Anyone who has ever had a dog understands the frustration of trying to get the animal to do even the simplest task.
You hold out the dry crumble-prone bone-shaped treat, entreating the furry four-legged friend to “sit, siiiiiiiiittttttt, c’mon just sit [Pet Name] do you want the treat or not?” and only getting a wagging tail and panting loose-tongued dog smile in return.
Or, you throw the tennis ball far in the dog park, and your pet runs after it. When the pet returns, it doesn’t hold a tennis ball in its slobbering mouth, but rather a pinecone.
Sometimes, a version of this pet-related issue happens in artificial intelligence. It is known as the “alignment problem“.
That basically refers to the problem of getting A.I. to do the tasks and solves the problems that its designers made the A.I. for.
In other words, to have the A.I. understand what it needs to do so that it does not unintentionally go rogue is a big part of the A.I. industry.
Why the Alignment Problem Is So Important
Many researchers are concerned with the alignment problem because A.I. is often doing tasks of much more import and consequence than merely fetching a tennis ball.
Unless, of course, it is an automated ball-fetcher on a tennis court. Even then, you want to ensure that the automated ball-fetcher aligns well enough to avoid throwing tennis balls at unsuspecting members of the crowd.
Businesses are using A.I. to screen applicants for loans.
The challenge here is to align A.I. with the goal of being equitable in judging who does and does not get a loan.

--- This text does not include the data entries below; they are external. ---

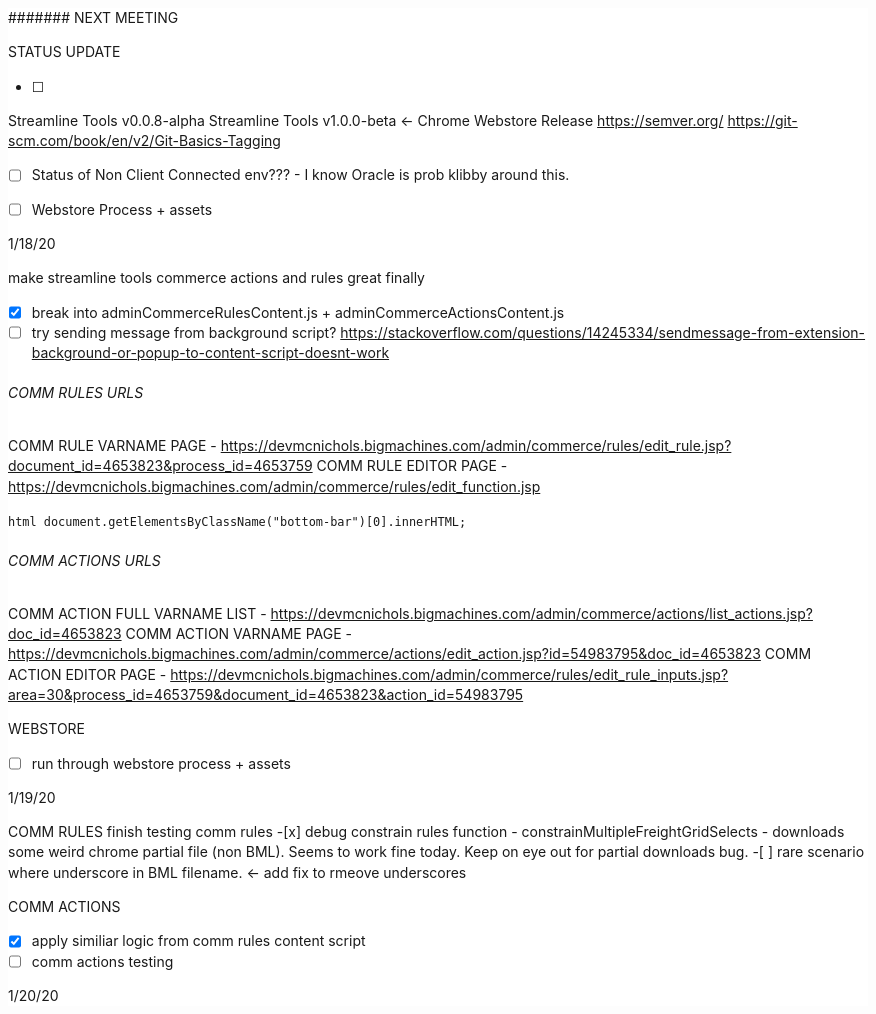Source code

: ####### NEXT MEETING

STATUS UPDATE

- [ ]

Streamline Tools v0.0.8-alpha
Streamline Tools v1.0.0-beta <- Chrome Webstore Release
<https://semver.org/>
<https://git-scm.com/book/en/v2/Git-Basics-Tagging>

- [ ] Status of Non Client Connected env??? - I know Oracle is prob klibby around this.

- [ ] Webstore Process + assets

1/18/20

make streamline tools commerce actions and rules great finally

- [x] break into adminCommerceRulesContent.js + adminCommerceActionsContent.js
- [ ] try sending message from background script?
      <https://stackoverflow.com/questions/14245334/sendmessage-from-extension-background-or-popup-to-content-script-doesnt-work>

###### COMM RULES URLS

COMM RULE VARNAME PAGE - <https://devmcnichols.bigmachines.com/admin/commerce/rules/edit_rule.jsp?document_id=4653823&process_id=4653759>
COMM RULE EDITOR PAGE - <https://devmcnichols.bigmachines.com/admin/commerce/rules/edit_function.jsp>

`html document.getElementsByClassName("bottom-bar")[0].innerHTML;`

###### COMM ACTIONS URLS

COMM ACTION FULL VARNAME LIST - <https://devmcnichols.bigmachines.com/admin/commerce/actions/list_actions.jsp?doc_id=4653823>
COMM ACTION VARNAME PAGE - <https://devmcnichols.bigmachines.com/admin/commerce/actions/edit_action.jsp?id=54983795&doc_id=4653823>
COMM ACTION EDITOR PAGE - <https://devmcnichols.bigmachines.com/admin/commerce/rules/edit_rule_inputs.jsp?area=30&process_id=4653759&document_id=4653823&action_id=54983795>

WEBSTORE

- [ ] run through webstore process + assets

1/19/20

COMM RULES
finish testing comm rules -[x] debug constrain rules function - constrainMultipleFreightGridSelects - downloads some weird chrome partial file (non BML). Seems to work fine today. Keep on eye out for partial downloads bug. -[ ] rare scenario where underscore in BML filename. <- add fix to rmeove underscores

COMM ACTIONS

- [x] apply similiar logic from comm rules content script
- [ ] comm actions testing

1/20/20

Of course, lenders are using A.I. in the first place to cut costs and speed up operations and efficiency. The motivation to make sure that A.I. is aligned is in everyone’s favor, because the use of A.I. that could possibly discriminate against certain groups may lead to lawsuits for that company.
Businesses and the Alignment Problem
It is easy to see then how all business owners ought to be concerned with the alignment problem when it comes to artificial intelligence.
Of course, business owners in general are concerned with the alignment problem when it comes to human workers as well. Do you think the upper management at a certain fast food restaurant was all that happy when it came out that a certain location of said restaurant had 10 year-olds working there until the wee hours of the morning?
Just as they expect their employees not to use child labor to get the job done, a business owner expects A.I. to do the right thing in performing its job.
Much of the time, this will involve human oversight and treating A.I. as an assistant rather than a miracle-working power tool that you can just leave alone to do its work.
This is because of the very real possibility of social misalignment, which tech leaders have acknowledged as a potential danger of A.I.
OpenAI’s Sam Altman Expresses His Fear of “Social Misalignments” of A.I.
Human societies have certain aspirations and needs that are key to their functioning. Or, at least, their self-conception and -perception.
OpenAI’s Sam Altman expressed his concern for social misalignments caused by A.I.
He was actually quite vague in articulating how things could go wrong, but it is easy to imagine for ourselves how this could happen.
But something he did stress was that it would be unintentional, just a result of the A.I. doing its job without really realizing that it is messing up a more precise goal that the developers have set it to accomplish.
An Example of Social Misalignment
To bring back the application-screening A.I. example, the misalignment of such platforms could lead to broader social misalignments.
In societies where certain racial groups face discrimination and consequently experience more economic disadvantages, an A.I. application-screening platform could exacerbate this discrimination.
Here is how:
The A.I. could be predisposed to deny loan applications that come from people from an economically disadvantaged segment of the population–whose disadvantage comes from widespread structural issues that lead to discrimination–, simply because they have less money than the applicants from more privileged backgrounds.
No matter that their credit history shows that they can still meet payments, or that they still have enough money in the bank to stay ahead on payments. By purely having less money overall than the more privileged segment, these applications get denied.
This highlights how A.I. is socially misaligned because it contradicts societal imperatives to combat discrimination by acknowledging that many people in society simply face a disadvantage from birth, and decision-makers should consider this factor in such decisions.
This, then, is why human oversight can help mitigate social misalignments of A.I., as a human can potentially recognize bias in an A.I. system, and act accordingly in overriding the A.I.’s socially misaligned decision.